Why did you choose to have an in-house creative team?

Ad creative is truly distinct from brand creative and, simply, we had a heck of a time finding agencies or even freelancers that could produce content optimized for ad channels on a tight budget and an efficient timeline.

Around the same time that this problem started to hinder our ability to quickly and efficiently optimize our campaigns, there were a handful of founders that reached out looking for a growth marketing team that could drive revenue growth and also validate/battle test their messaging and value props. So, we tried it out: We designed a few tests to measure the effectiveness of different value props, created visual assets that represented those in a clear, efficient way, measured the results and found that it all just clicked.

Long before ad creative was brought in-house, though, we had been working with a set of incredibly talented UX designers. Over the years, CRO became a much more tried-and-true element of our growth marketing strategies, and when the seeds of the ad creative team started to sprout, we knew that bringing creative in-house would anchor everything in place.

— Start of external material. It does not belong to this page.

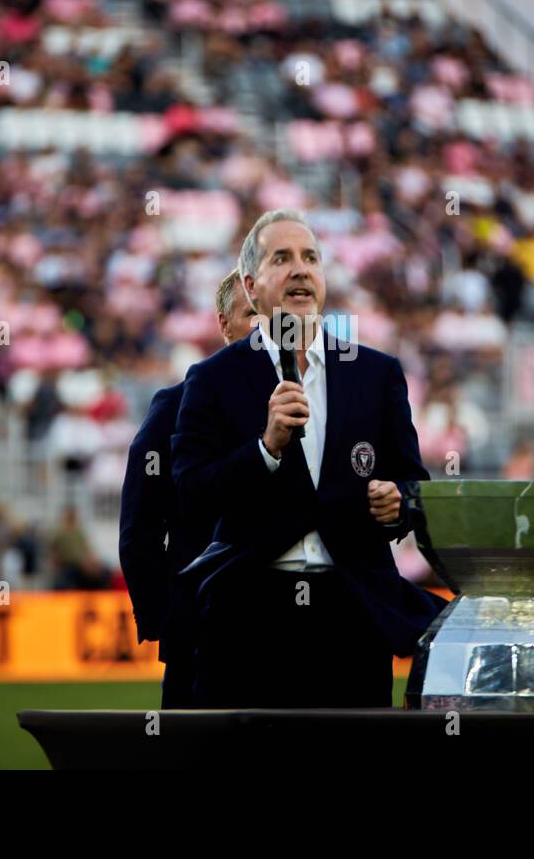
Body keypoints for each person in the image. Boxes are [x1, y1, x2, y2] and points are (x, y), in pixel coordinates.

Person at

How has being a remote team fared out so far?

We’ve been a remote team since day one and this helps us be really thoughtful about ways we communicate internally and with our clients. Aside from setting the growth strategy for each company we work with, choosing the tools and executing tactics, we’ve learned how to be master communicators.

As a remote team, we’ve had to put a lot of time and energy into creating a culture rooted in transparency and authenticity. I like to think that this seeps into our client relationships, too. The more informed, honest and clear conversations we can have as a team and with our clients, the better work we will all do.